Конечно, такое нарушение преемственности, реальность разрыва не является признаком лишь русского искусства рубежа XIX–XX веков. Результатом такого разрыва явились факты, которые из традиционного понимания процесса преемственности вывести невозможно. Может быть, специфический опыт искусства этого времени диктует новое понимание преемственности. Но это уже обязывает ставить вопрос и о новых методологических подходах. Здесь, конечно, воссоздания искусства этой эпохи как полной картины только художественной жизни уже недостаточно. Исследовательский подход, воспринимавшийся в 60-70-е годах прошлого века столь новаторским, уже недостаточен.

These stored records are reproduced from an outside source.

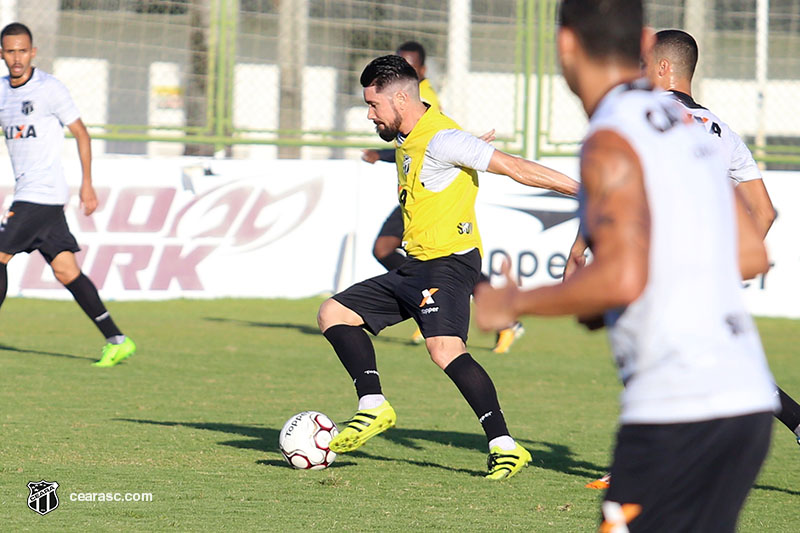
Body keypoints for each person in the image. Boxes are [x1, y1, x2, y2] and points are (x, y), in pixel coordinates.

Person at [475, 0, 777, 529]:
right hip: (745, 404)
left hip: (677, 409)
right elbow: (751, 253)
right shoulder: (689, 128)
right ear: (642, 42)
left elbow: (623, 275)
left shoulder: (610, 136)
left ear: (566, 44)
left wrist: (513, 302)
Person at [318, 54, 579, 479]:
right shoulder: (415, 135)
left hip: (447, 263)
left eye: (373, 105)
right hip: (415, 264)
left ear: (401, 98)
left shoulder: (441, 138)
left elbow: (515, 168)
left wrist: (583, 193)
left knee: (444, 350)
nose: (369, 115)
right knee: (333, 313)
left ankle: (504, 445)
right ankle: (372, 405)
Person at [580, 28, 800, 491]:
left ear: (662, 68)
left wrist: (581, 247)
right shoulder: (723, 131)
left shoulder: (647, 119)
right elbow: (765, 212)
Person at [362, 41, 525, 353]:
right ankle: (426, 302)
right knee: (393, 250)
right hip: (414, 190)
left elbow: (435, 139)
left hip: (430, 189)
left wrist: (381, 154)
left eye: (408, 63)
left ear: (421, 71)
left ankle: (496, 318)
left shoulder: (420, 97)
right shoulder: (393, 93)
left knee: (440, 259)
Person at [0, 22, 135, 367]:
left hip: (41, 194)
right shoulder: (2, 92)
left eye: (22, 51)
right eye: (10, 51)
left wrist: (87, 183)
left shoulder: (50, 89)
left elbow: (81, 133)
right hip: (34, 195)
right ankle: (117, 339)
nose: (17, 58)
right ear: (2, 53)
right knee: (66, 270)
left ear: (33, 52)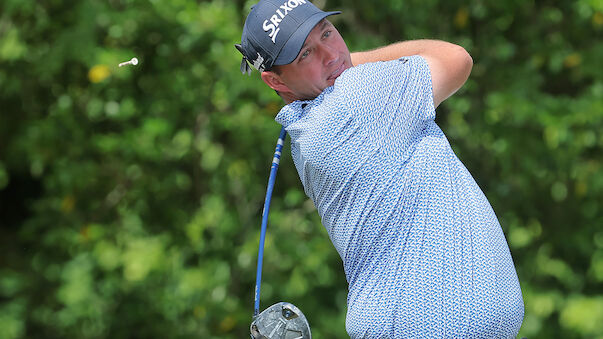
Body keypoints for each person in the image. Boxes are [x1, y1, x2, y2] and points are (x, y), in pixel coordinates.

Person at [236, 0, 525, 337]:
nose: (330, 55)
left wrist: (336, 67)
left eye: (327, 34)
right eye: (304, 55)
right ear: (275, 81)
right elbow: (455, 59)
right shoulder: (358, 99)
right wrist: (351, 63)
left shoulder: (307, 127)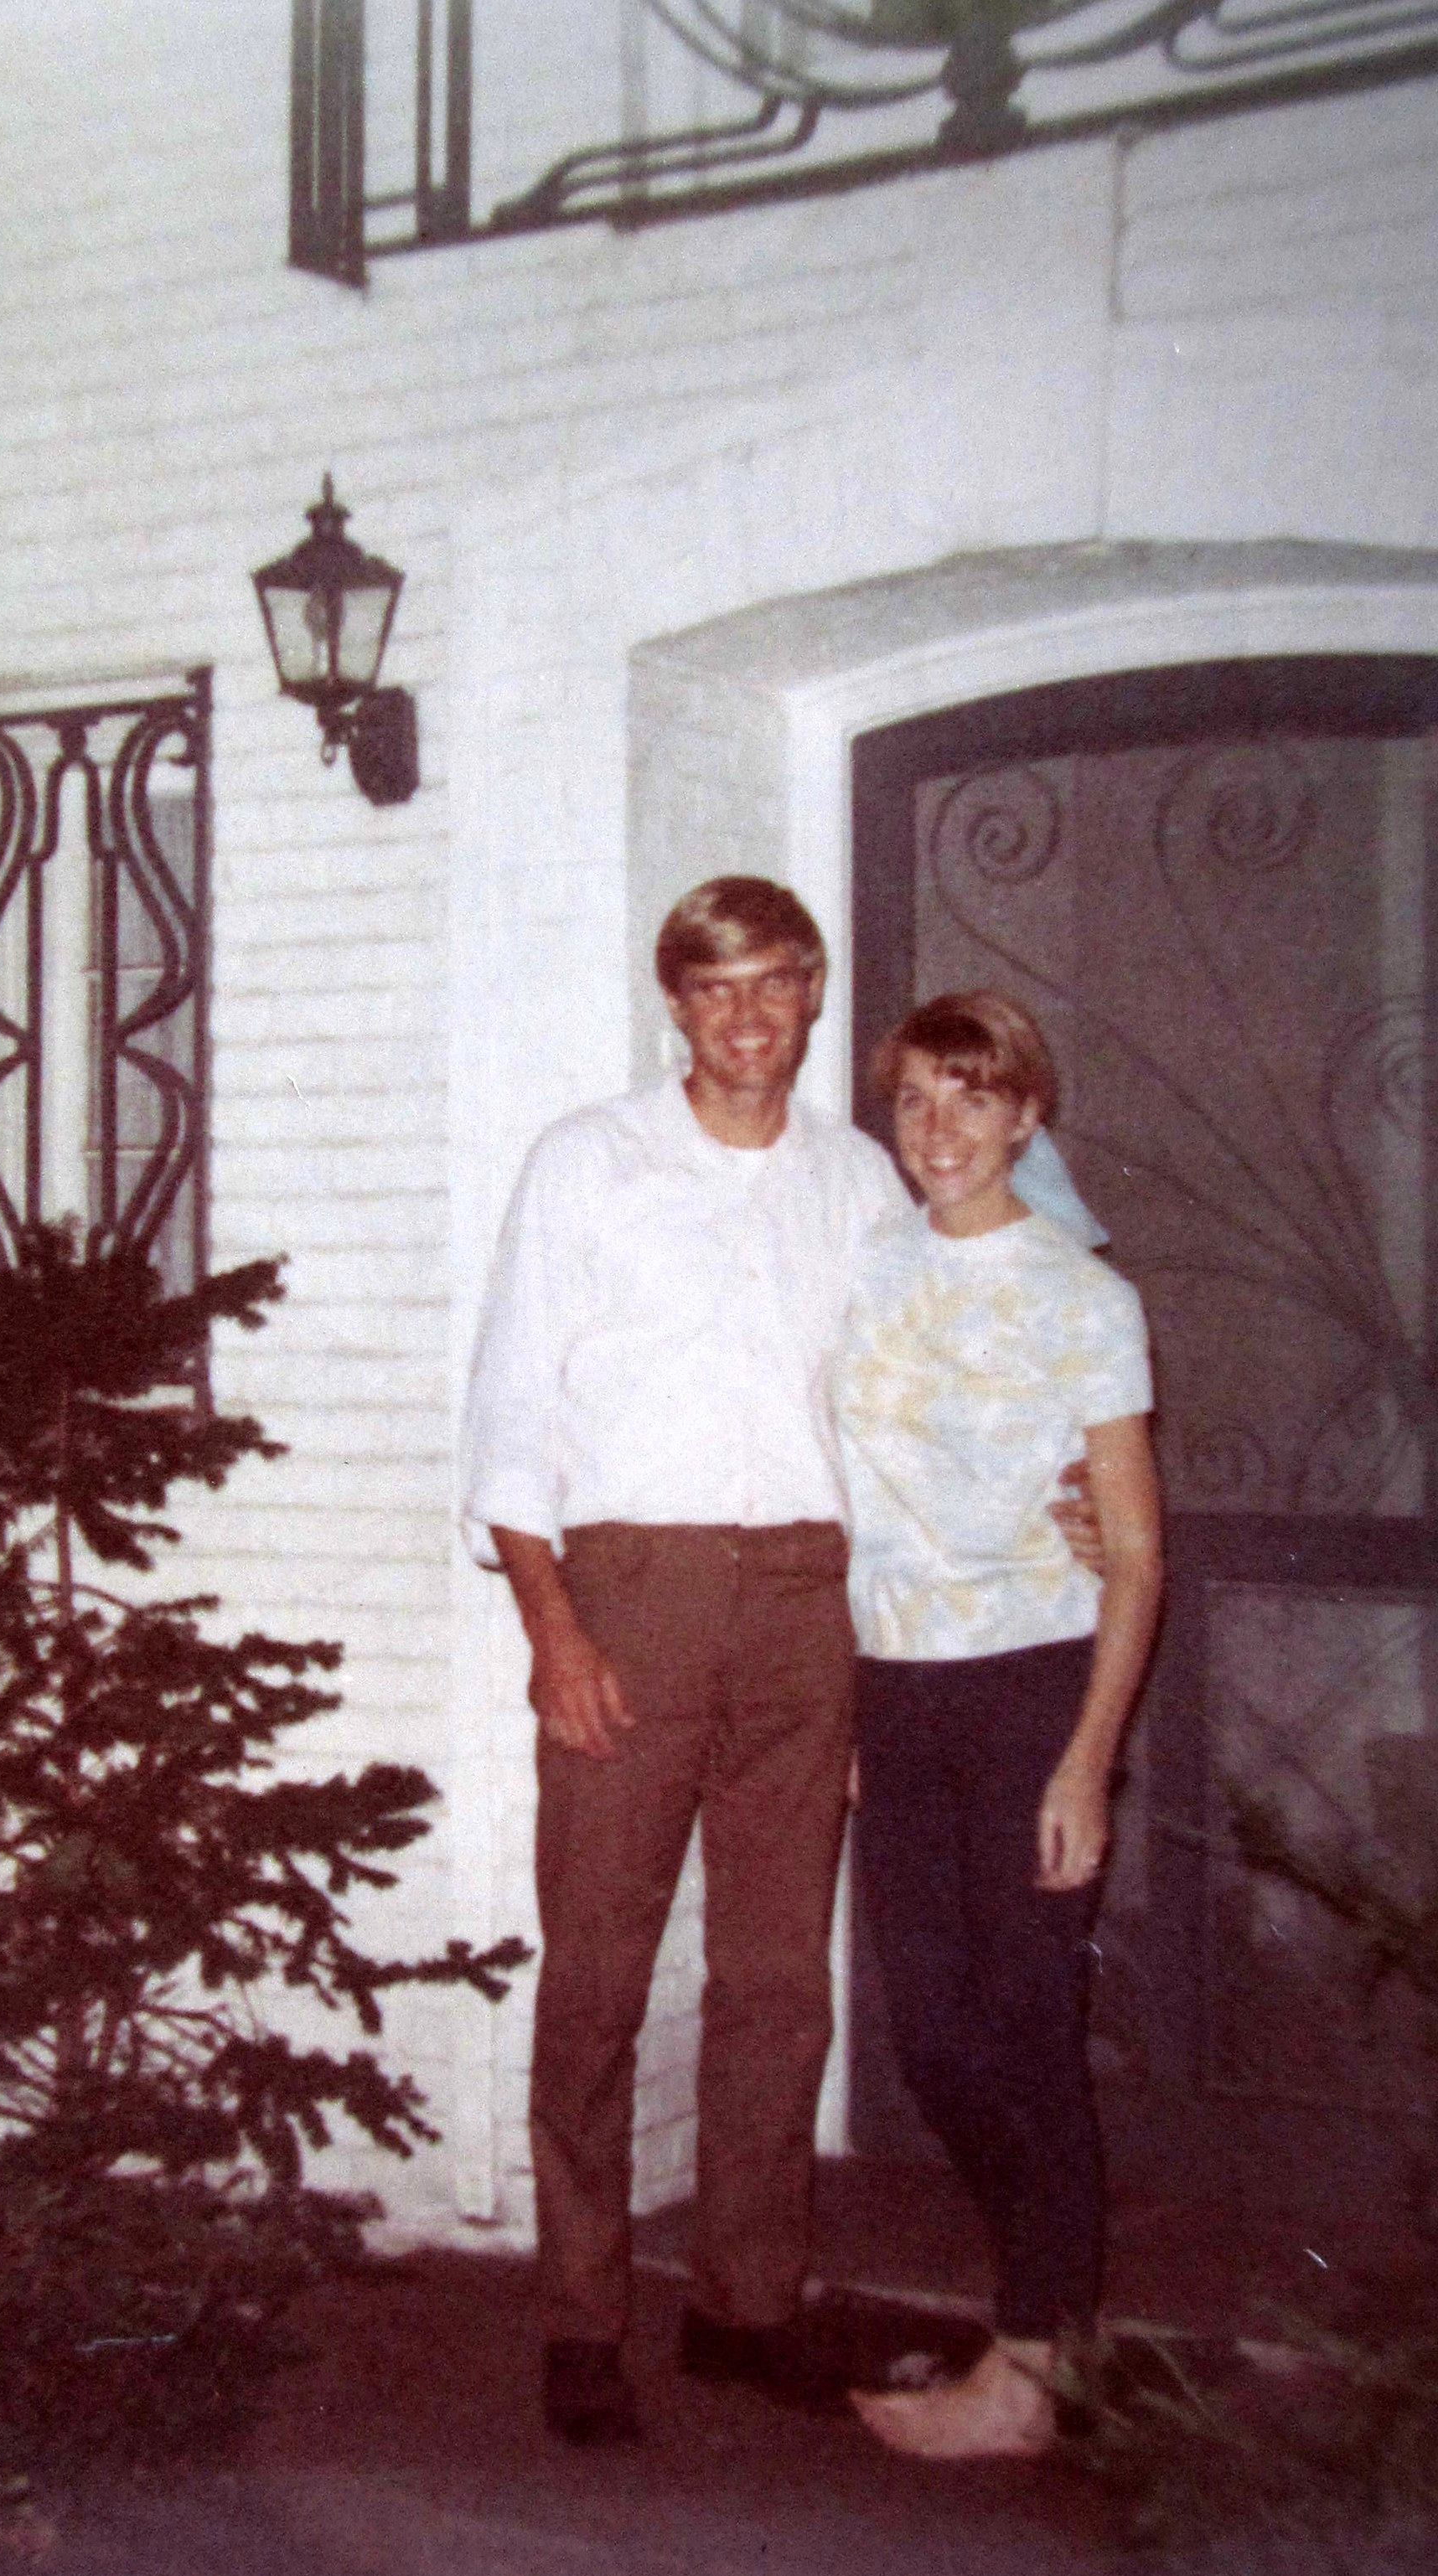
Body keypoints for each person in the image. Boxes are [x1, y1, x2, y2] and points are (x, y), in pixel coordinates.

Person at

Если уж к этой эпохе возвращаться, а что-то подсказывает, что ее смысл все еще не исчерпан, то нужно прибегнуть к таким процедурам, которые ранее не использовались, но которые в понимании этой эпохи если и не позволяют поставить точку, то, по крайней мере, способны помочь углубить наше понимание искусства этого времени. Есть необходимость обратить внимание на такие процессы этого времени, которые ранее не обращали на себя внимания, но которые, тем не менее, представителями той эпохи уже фиксировались. Следовательно, к ним следует вернуться.
Совершенно очевидно, что происходящее в искусстве этого времени воспринималось чем-то вроде «взрыва» или «вспышки». Собственно, наверное, именно этот «взрыв» и следует связывать с исходной точкой Серебряного века. Приблизительно так, т. е. как взрыв в эту эпоху воспринимали художественный процесс критики этого времени, в том числе, самые блестящие, как, например, много сделавший для описания и анализа этой эпохи редактор, издатель литературно-художественного журнала «Аполлон», критик и поэт С. Маковский. Летописец той разновидности художественной жизни этого времени, что связана с живописью, С. Маковский эту ситуацию обозначает именно как «пожар», который, как он полагал, начался с выхода в 1898 году первого номера редактируемого С. Дягилевым журнала «Мир искусства» (издатели М. Тенишева и С. Мамонтов), когда все перевернулось, и началась радикальная переоценка ценностей. С этого времени старые авторитеты были преданы забвению, а их место начали занимать дотоле никому неизвестные художники, которые мгновенно становились популярными. Их-то и стали называть декадентами. Под старыми кумирами, конечно, следует понимать передвижников.